Cruz wants to change that. Representing the South Side of Chicago in the 2025 Miss Illinois pageant, Cruz is using her experiences as an LGBTQ+ person struggling with mental health to create her pageant platform.

Cruz started pageantry later in life, participating in her first competition at the 2023 Miss Asian Chicago pageant. She was at a new period in her life, having recently dropped out of college and moved to Chicago.
“My goals were different back then,” she said. “I wasn’t trying to win. I was just trying to make friends, because it was like my second or third year living in the city. I wanted to try something new.”
Cruz had always wanted to be part of a sorority but never joined one in college. She found that type of sisterhood through her first pageant. She initially didn’t even know if pageants were something she wanted to continue doing, but after such a positive first experience with girls she’s still friends with today, she kept with it.
One part of her current platform is highlighting the women she’s met through the competitions, whom she describes as “amazing, inspiring women who are at the top of their fields and just doing amazing things in their community.”
Being part of the LGBTQ+ community herself, Cruz’s first platform for Miss Asian Chicago focused on creating workshops geared towards Asian parents to educate them about them community.

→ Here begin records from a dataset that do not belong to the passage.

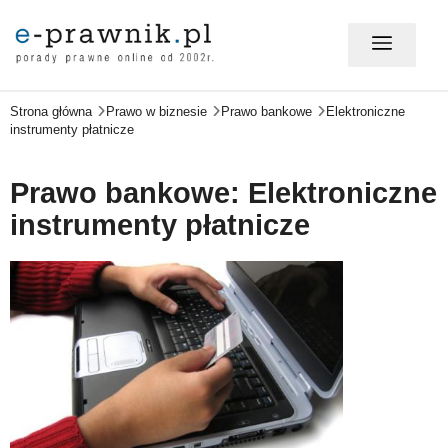
Strona główna
Prawo w biznesie
Prawo bankowe
Elektroniczne
MÓJ E-PRAWNIK - LOGOWANIE
instrumenty płatnicze
PORADY PRAWNE ONLINE
Prawo bankowe: Elektroniczne
instrumenty płatnicze
PRAWO NA CO DZIEŃ
PRAWO W BIZNESIE
ZMIANY W PRAWIE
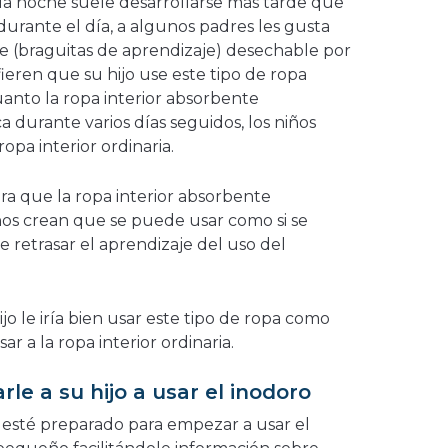
r la noche suele desarrollarse más tarde que
 durante el día, a algunos padres les gusta
te (braguitas de aprendizaje) desechable por
ieren que su hijo use este tipo de ropa
cuanto la ropa interior absorbente
durante varios días seguidos, los niños
opa interior ordinaria.
a que la ropa interior absorbente
os crean que se puede usar como si se
 retrasar el aprendizaje del uso del
jo le iría bien usar este tipo de ropa como
r a la ropa interior ordinaria.
le a su hijo a usar el inodoro
o esté preparado para empezar a usar el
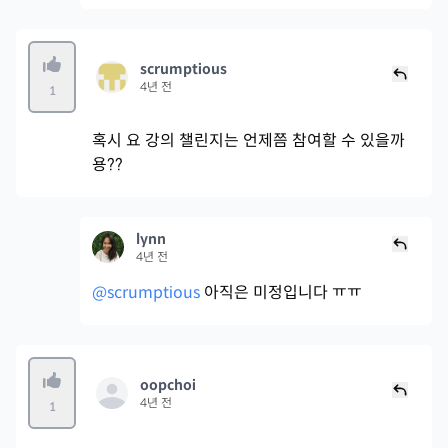
scrumptious
4년 전
1
혹시 요 강의 챌린지는 언제쯤 참여할 수 있을까
용??
lynn
4년 전
@scrumptious
아직은 미정입니다 ㅠㅠ
oopchoi
4년 전
1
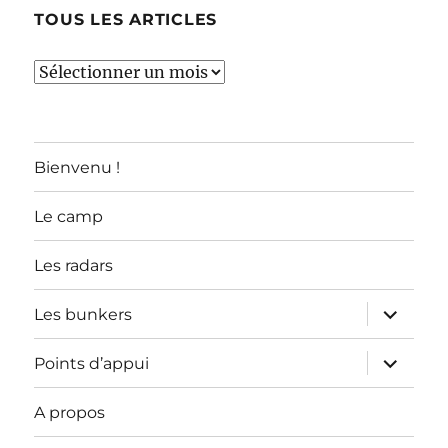
TOUS LES ARTICLES
TOUS
LES
ARTICLES
Bienvenu !
Le camp
Les radars
ouvrir
Les bunkers
le
sous-
menu
ouvrir
Points d’appui
le
sous-
menu
A propos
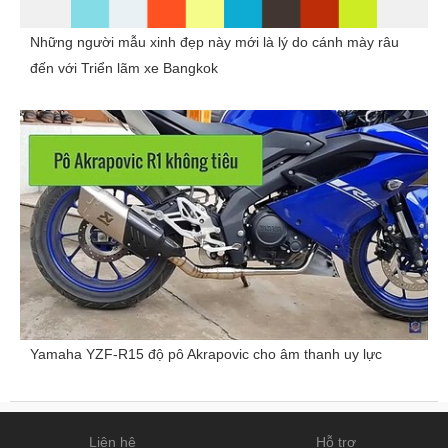
Những người mẫu xinh đẹp này mới là lý do cánh mày râu
đến với Triển lãm xe Bangkok
Yamaha YZF-R15 độ pô Akrapovic cho âm thanh uy lực
Liên hệ
Hỗ trợ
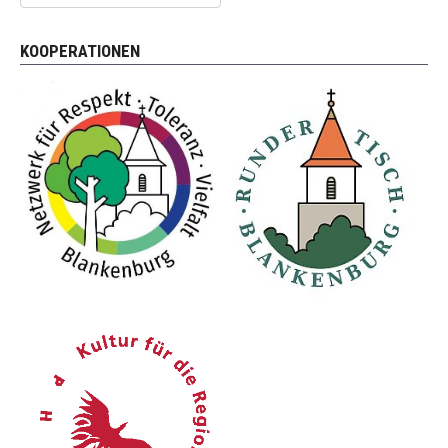
KOOPERATIONEN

The importance of family was heavily emphasized when she was growing up, so Cruz wanted to create a space could learn more about their family members’ identities.
“My mom wasn’t against me being gay,” Cruz said. “She just didn’t know anything about it, because that stuff just didn’t exist in her world. My dad too—that stuff just doesn’t [exist]. That’s not something that they ever thought they would need to know about.”

Cruz, who’s Filipino, said being gay is generally accepted in her community—LGBTQ+ people are often shown in the media with a positive light. People are okay with it, but no one wants to talk about it.
For the state level competition, Cruz’s platform centers more around mental health in the LGBTQ+ community—something inspired by the current Miss Universe’s platform as well as Cruz’s own experience with mental health issues. After leaving college and trying out a few different career paths, she fell into a difficult time and began having suicidal thoughts and behavior. She then went on to spend six months in partial hospitalization and eventually an intensive outpatient program.
For her, the program was “life changing.” She had been hospitalized before as a teenager, and neither initial hospitalization was ideal, but the support and community she felt in her most recent program was nothing like she had ever experienced before.
“It’s different in that a lot of other group therapies will discourage participants from speaking with each other outside of group,” Cruz said. “But in this group, it’s heavily encouraged because that’s how we look at relationship dynamics—everything that goes on outside of group, and we bring it back to the room.”
As far as how her upcoming platform will work, she’s researching mental health organizations in Chicago with youth as their target demographic. Cruz will have help making her platform possible too—she’ll have a team of coaches at the state level and some funding. As a Miss USA titleholder, she would be doing a slew of tours as well, and is expected to also receive support from the national level.
Beyond the competition staff, she’ll also have the support of her pageant sisters.

“Regardless of your being a titleholder or not, you’re part of a sisterhood now,” she said. “It’s basically like being in a sorority, you have a whole network … pageant sisters, past and present, all the way from as far back as you can go.”
Looking towards the June 2025 state competition, Cruz said participating at this level has proven to her what someone who’s been through all these difficulties can achieve. She hopes people who are currently going through similar hardships can see her and feel inspired by her journey.
“Someone who looks like me, who has been through the things that I have been through with being depressed, being suicidal, and being anxious and not having the most conventionally thin or pretty body and is Asian, can do these hard things, can set their mind to something and do it,” she said. “I just want to have that be my platform … [that] someone like me can do this.”